Por que resolvi morar nessa cidadezinha do
oeste norte-americano onde tudo ocorre de acordo com os filmes da sessão da
tarde? Todo dia a mesma coisa ou coisas parecidas. O xerife aposentou-se e
ganhou um relógio dos colegas, há ânsia geral sobre quem leva quem para o baile
de formatura e vejo em noites seguidas rapazes deixarem meninas em casa. Na
porta, beija, não beija ou entra. Os Watson levaram uma torta para os novos
vizinhos, Peter recebe o jornal de seu cão, o pequeno Bill vende limonada, Mary
faz uma garage sale e os policiais comem rosquinhas. John voltou do Iraque e
comprou uma arma.
Almas em conflito
Antigamente, um povo primitivo abria o
corpo de seus mortos para facilitar a saída da alma. Muitas delas desencarnavam
antes do funeral, por causa de golpes de adagas e de outros objetos capazes de
larguear o tórax. Por essa abertura, o espírito escapava e seguia sua jornada
rumo ao desconhecido.
Com a chegada dos missionários cristãos, os
silvícolas foram informados dos destinos da alma: Céu, Purgatório e Inferno. Os
ímpios e criminosos, sob a visão da igreja, precisariam se esforçar no
purgatório para serem aceitos no Reino dos Céus. Outros, sem chances de perdão,
iriam direto para o inferno. Deixou de dar mais detalhes aos índios, mas eles
perceberam que a Justiça Divina era morosa por sua própria natureza -
especialmente porque a decisão cabe a um único ser superior. O fato de ter a
eternidade pela frente, daria a Ele sensação de que tudo pode ser deixado para
amanhã ou para daqui a mil anos.
Os primitivos não entendiam tamanha
burocracia e o chefe tribal foi ao padre – aliás, muito parecido com o nosso
Anchieta – com suas ponderações destinadas às autoridades eclesiásticas.

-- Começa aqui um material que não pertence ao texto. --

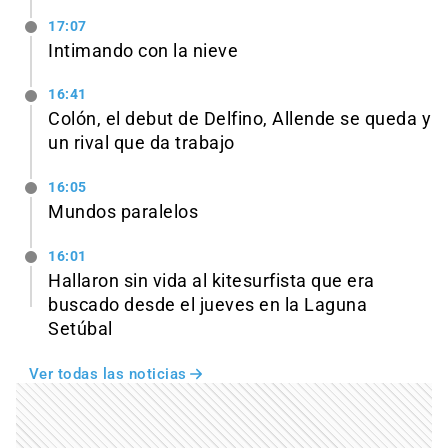
17:07
Intimando con la nieve
16:41
Colón, el debut de Delfino, Allende se queda y
un rival que da trabajo
16:05
Mundos paralelos
16:01
Hallaron sin vida al kitesurfista que era
buscado desde el jueves en la Laguna
Setúbal
Ver todas las noticias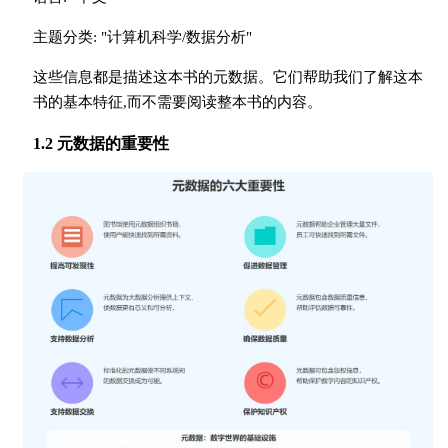
主题分类: "计算机科学/数据分析"
这些信息都是描述这本书的元数据。它们帮助我们了解这本
书的基本特征,而不需要阅读整本书的内容。
1.2 元数据的重要性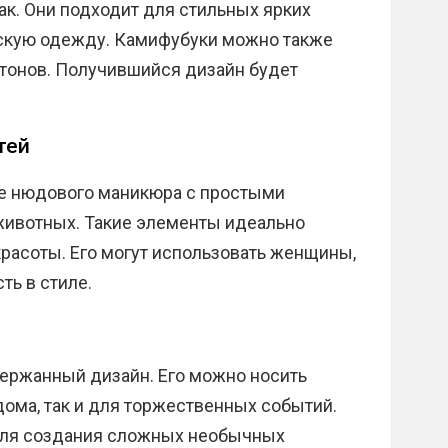
лак. Они подходит для стильных ярких
оскую одежду. Камифубуки можно также
 тонов. Получившийся дизайн будет
тей
е нюдового маникюра с простыми
животных. Такие элементы идеально
расоты. Его могут использовать женщины,
ь в стиле.
ержанный дизайн. Его можно носить
 дома, так и для торжественных событий.
для создания сложных необычных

Seus
comentários tinham o sentido de melhorar o fluxo de informações entre as forças
do universo. Quase um aconselhamento de gestão. Não seria mais fácil deixar os
espíritos soltos na floresta, mais perto da aldeia? Não seria mais fácil
dividir a responsabilidade do julgamento com outros seres iluminados?
Mas a tese não prosperou. Os padres acharam
aquilo inteiramente fora de propósito. A verdade estava na Bíblia e pronto. A
palavra do Senhor não seria mudada por simples opinião de um selvagem, mesmo
que ele tenha aludido a aspectos sinergéticos de suma importância. A
evangelização seguiria, segundo os dogmas, com catequese completa, incluindo a
questão dos santos e a dos anjos. O missionário, apesar de sua religião já ter
assado pessoas nesse período, achou brutal arrancar pedaços humanos. O homem
primitivo ainda ponderou, num tom quase profético para o mundo do terceiro
setor dos dias de hoje: “o desperdício é zero. Comemos tudo que é tirado”.
O modelo da tribo era mais dinâmico, menos
oneroso e, ao final, continha soluções mais elegantes para o post-mortem. O
segredo é a simplicidade, argumentou o chefe da tribo.
E-mail da editora
“Vou ser direta: não gostei. Foi um
suplício ler seus originais. Li obrigada por nossa longa amizade. Caso
contrário teria deixado para lá, como faço com noventa por cento do que recebo.
Lamento a sinceridade, mas parei de fumar e de mentir. Você pediu minhas
observações. Só ontem me lembrei dessa parte, talvez mais dolorosa, porque não
vi ali um livro, mas um cozido mal feito de besteiras ouvidas em bares. Sem
contar que os personagens são conhecidos. Fiquei especialmente incomodada com a
Gisele. Sou eu, né? Que canalhice. Essa história de escrever está acabando com
seu caráter e nada acrescenta à nossa literatura. Desista”.